I want to complement it by talking about just one issue, that of subsidies, which I hope will illustrate what we are keen to see happen in the year or two ahead. Obviously, the rollover agreement does not carry forward the EU state aid regime, since we are departing from that, but it puts nothing in its place. That is not entirely surprising, not least because the EU-Turkey report from October 2020 says at page 58:

“Legislation to implement the State Aid Law, originally scheduled to be passed by September 2011, has still not been adopted”,


adding that there is no state aid inventory in Turkey. It notes that the administrative mechanism for the state aid legislation has been abolished, and that government support for certain priority investments, including a national automobile factory, is going ahead under the 11th development plan, including 400 product groups in strategic sectors where, as the European Commission’s report says,

“The amount of state aid granted for this investment is not disclosed, contrary to the commitments under the EU-Turkey Customs Union.”


So putting in place a state aid or subsidies agreement with Turkey at present does not work for the EU and it would not work for us.

However, that does not mean that we should not clearly put it in our negotiating objectives. It would not suffice for us to leave it in a WTO subsidy format because, as we know, the WTO format leads only to complaints by countries and is essentially retrospective, and damage must first have been established before the point at which any subsidy can be challenged. By contrast, the UK-Japan agreement, in articles 12.5 and 12.6, has specific provisions about sharing of notifications and the ability for each party to seek further information and to engage in consultation. That, of course, can mean, if necessary—I hope it will not be necessary too often —a complaint at the WTO that a subsidy is contrary to its provisions or some mitigating measures being taken by agreement.

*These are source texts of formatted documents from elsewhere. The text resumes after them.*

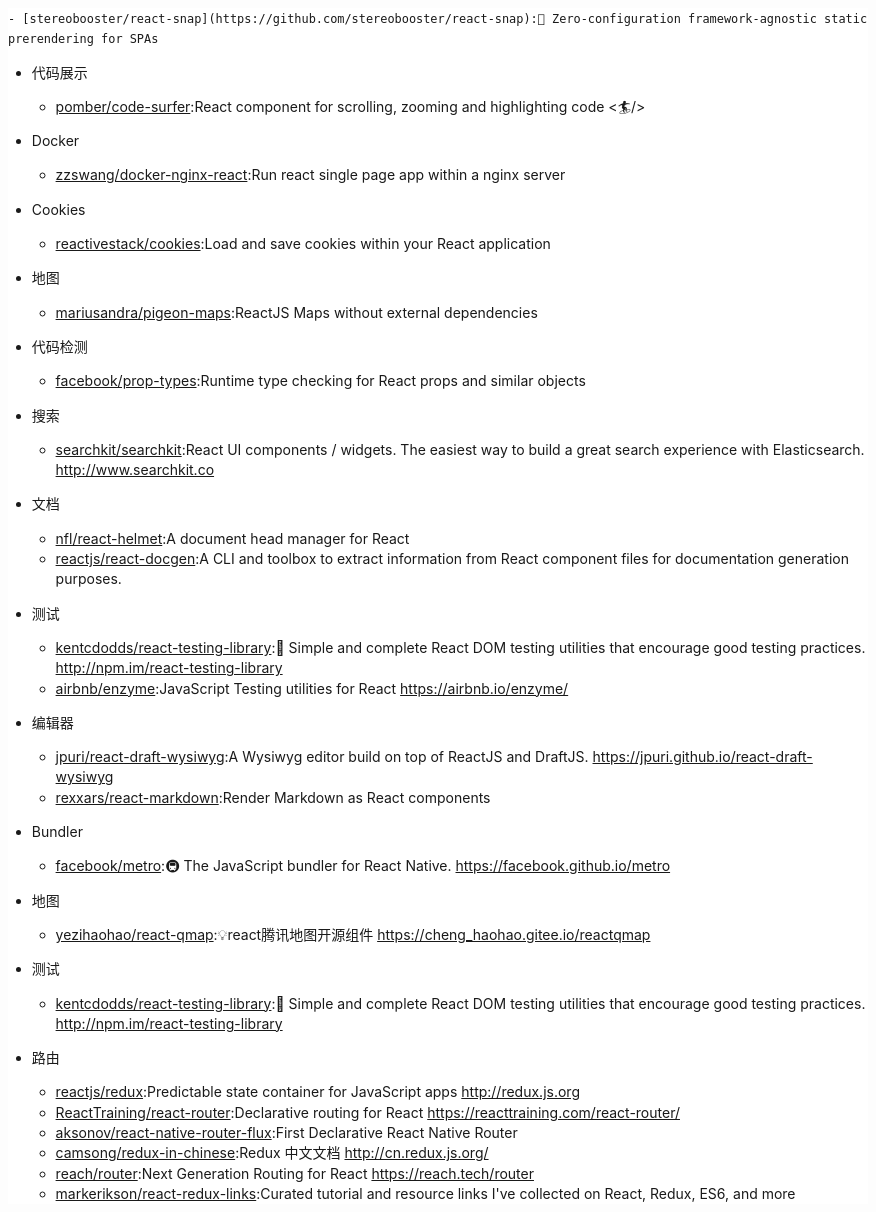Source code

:    - [stereobooster/react-snap](https://github.com/stereobooster/react-snap):👻 Zero-configuration framework-agnostic static prerendering for SPAs
* 代码展示
    
    - [pomber/code-surfer](https://github.com/pomber/code-surfer):React component for scrolling, zooming and highlighting code <🏄/>
* Docker
    
    - [zzswang/docker-nginx-react](https://github.com/zzswang/docker-nginx-react):Run react single page app within a nginx server
* Cookies
    
    - [reactivestack/cookies](https://github.com/reactivestack/cookies):Load and save cookies within your React application
* 地图
    
    - [mariusandra/pigeon-maps](https://github.com/mariusandra/pigeon-maps):ReactJS Maps without external dependencies
* 代码检测
    
    - [facebook/prop-types](https://github.com/facebook/prop-types):Runtime type checking for React props and similar objects
* 搜索
    
    - [searchkit/searchkit](https://github.com/searchkit/searchkit):React UI components / widgets. The easiest way to build a great search experience with Elasticsearch. http://www.searchkit.co
* 文档
    - [nfl/react-helmet](https://github.com/nfl/react-helmet):A document head manager for React
    - [reactjs/react-docgen](https://github.com/reactjs/react-docgen):A CLI and toolbox to extract information from React component files for documentation generation purposes.
* 测试
    - [kentcdodds/react-testing-library](https://github.com/kentcdodds/react-testing-library):🐐 Simple and complete React DOM testing utilities that encourage good testing practices. http://npm.im/react-testing-library
    - [airbnb/enzyme](https://github.com/airbnb/enzyme):JavaScript Testing utilities for React https://airbnb.io/enzyme/
* 编辑器
    - [jpuri/react-draft-wysiwyg](https://github.com/jpuri/react-draft-wysiwyg):A Wysiwyg editor build on top of ReactJS and DraftJS. https://jpuri.github.io/react-draft-wysiwyg
    - [rexxars/react-markdown](https://github.com/rexxars/react-markdown):Render Markdown as React components
* Bundler
    
    - [facebook/metro](https://github.com/facebook/metro):🚇 The JavaScript bundler for React Native. https://facebook.github.io/metro
* 地图
    
    - [yezihaohao/react-qmap](https://github.com/yezihaohao/react-qmap):💡react腾讯地图开源组件 https://cheng_haohao.gitee.io/reactqmap
* 测试
    
    - [kentcdodds/react-testing-library](https://github.com/kentcdodds/react-testing-library):🐐 Simple and complete React DOM testing utilities that encourage good testing practices. http://npm.im/react-testing-library
* 路由
    - [reactjs/redux](https://github.com/reactjs/redux):Predictable state container for JavaScript apps http://redux.js.org
    - [ReactTraining/react-router](https://github.com/ReactTraining/react-router):Declarative routing for React https://reacttraining.com/react-router/
    - [aksonov/react-native-router-flux](https://github.com/aksonov/react-native-router-flux):First Declarative React Native Router
    - [camsong/redux-in-chinese](https://github.com/camsong/redux-in-chinese):Redux 中文文档 http://cn.redux.js.org/
    - [reach/router](https://github.com/reach/router):Next Generation Routing for React https://reach.tech/router
    - [markerikson/react-redux-links](https://github.com/markerikson/react-redux-links):Curated tutorial and resource links I've collected on React, Redux, ES6, and more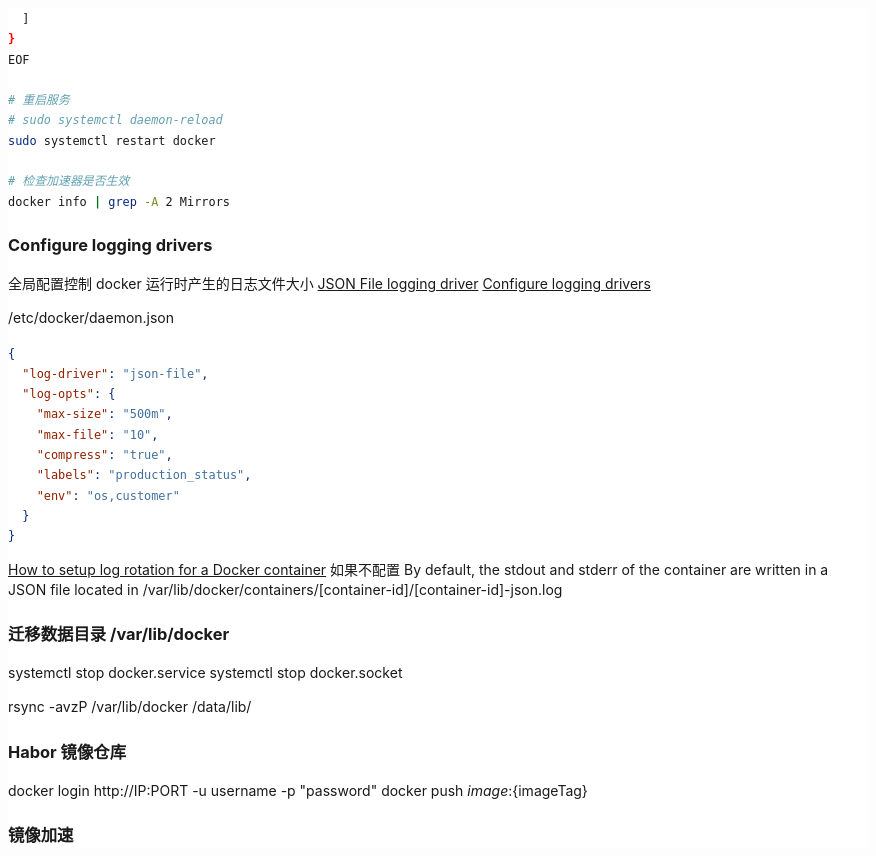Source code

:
 ```sh
  ]
}
EOF

# 重启服务
# sudo systemctl daemon-reload
sudo systemctl restart docker

# 检查加速器是否生效
docker info | grep -A 2 Mirrors
```

### Configure logging drivers

全局配置控制 docker 运行时产生的日志文件大小
[JSON File logging driver](https://docs.docker.com/config/containers/logging/json-file/)
[Configure logging drivers](https://docs.docker.com/config/containers/logging/configure/)

/etc/docker/daemon.json

``` json
{
  "log-driver": "json-file",
  "log-opts": {
    "max-size": "500m",
    "max-file": "10",
    "compress": "true",
    "labels": "production_status",
    "env": "os,customer"
  }
}
```

[How to setup log rotation for a Docker container](https://www.freecodecamp.org/news/how-to-setup-log-rotation-for-a-docker-container-a508093912b2/)
如果不配置
By default, the stdout and stderr of the container are written in a JSON file located in /var/lib/docker/containers/[container-id]/[container-id]-json.log

### 迁移数据目录 /var/lib/docker

systemctl stop docker.service
systemctl stop docker.socket

rsync -avzP /var/lib/docker  /data/lib/

### Habor 镜像仓库

docker login http://IP:PORT -u username -p "password"
docker push ${image}:${imageTag}

### 镜像加速
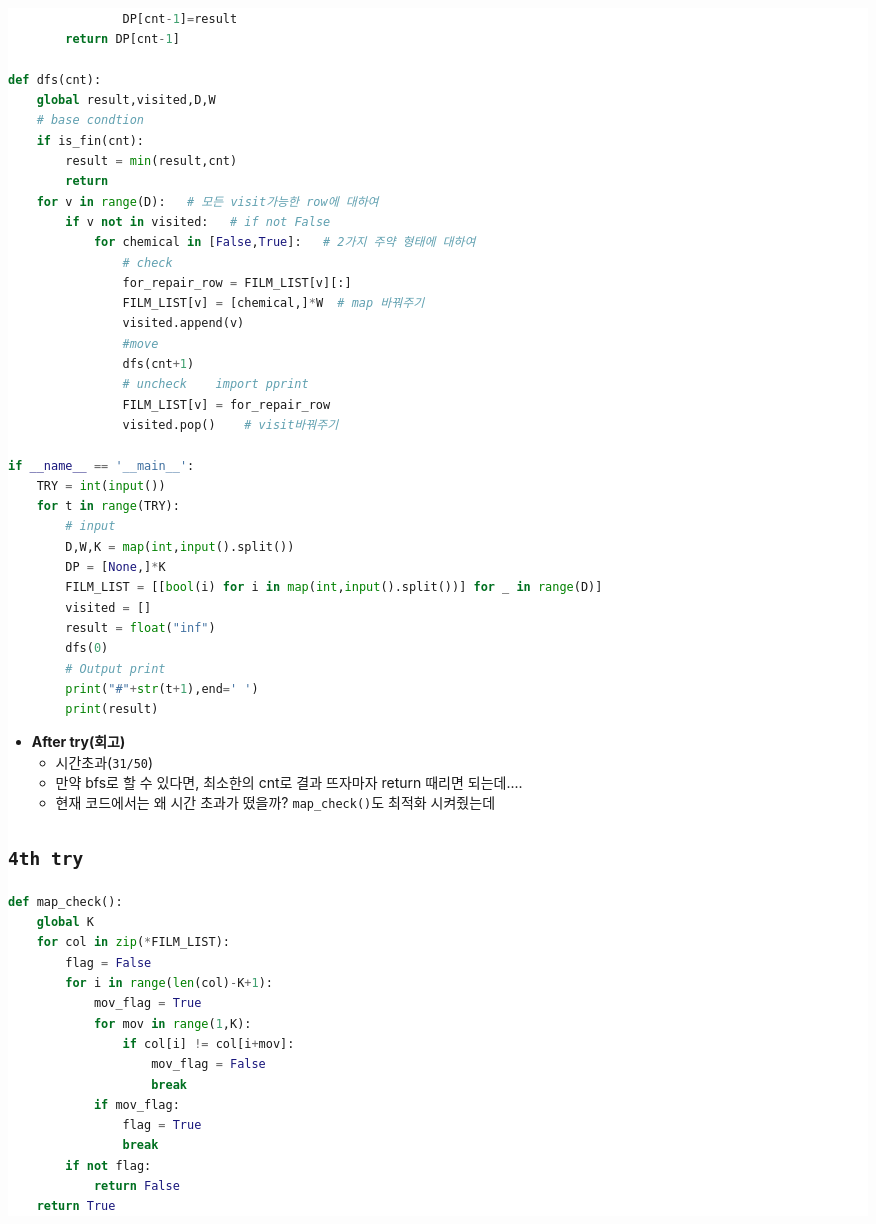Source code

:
 ```python
                DP[cnt-1]=result
        return DP[cnt-1]

def dfs(cnt):
    global result,visited,D,W
    # base condtion
    if is_fin(cnt):
        result = min(result,cnt)
        return
    for v in range(D):   # 모든 visit가능한 row에 대하여
        if v not in visited:   # if not False
            for chemical in [False,True]:   # 2가지 주약 형태에 대하여
                # check
                for_repair_row = FILM_LIST[v][:]
                FILM_LIST[v] = [chemical,]*W  # map 바꿔주기
                visited.append(v)
                #move
                dfs(cnt+1)
                # uncheck    import pprint
                FILM_LIST[v] = for_repair_row
                visited.pop()    # visit바꿔주기
                
if __name__ == '__main__':
    TRY = int(input())
    for t in range(TRY):
        # input
        D,W,K = map(int,input().split())
        DP = [None,]*K
        FILM_LIST = [[bool(i) for i in map(int,input().split())] for _ in range(D)]
        visited = []
        result = float("inf")
        dfs(0)
        # Output print
        print("#"+str(t+1),end=' ')
        print(result)
```

- **After try(회고)**
    - 시간초과(`31/50`)
    - 만약 bfs로 할 수 있다면, 최소한의 cnt로 결과 뜨자마자 return 때리면 되는데....
    - 현재 코드에서는 왜 시간 초과가 떴을까? `map_check()`도 최적화 시켜줬는데


## `4th try`

```python
def map_check():
    global K
    for col in zip(*FILM_LIST):
        flag = False
        for i in range(len(col)-K+1):
            mov_flag = True
            for mov in range(1,K):
                if col[i] != col[i+mov]:
                    mov_flag = False
                    break
            if mov_flag:
                flag = True
                break
        if not flag:
            return False
    return True


```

At the moment, I think that we as a committee and the All-Party Parliamentary Group for Trade and Export Promotion—its chair is to speak next; I am a vice-chair—are very interested in moving from continuity agreements to full free trade agreements and seeing what those objectives will look like for a free trade agreement in the future. In this particular instance, I am keen to see something like the Japan agreement reflected into our negotiating objectives with Turkey.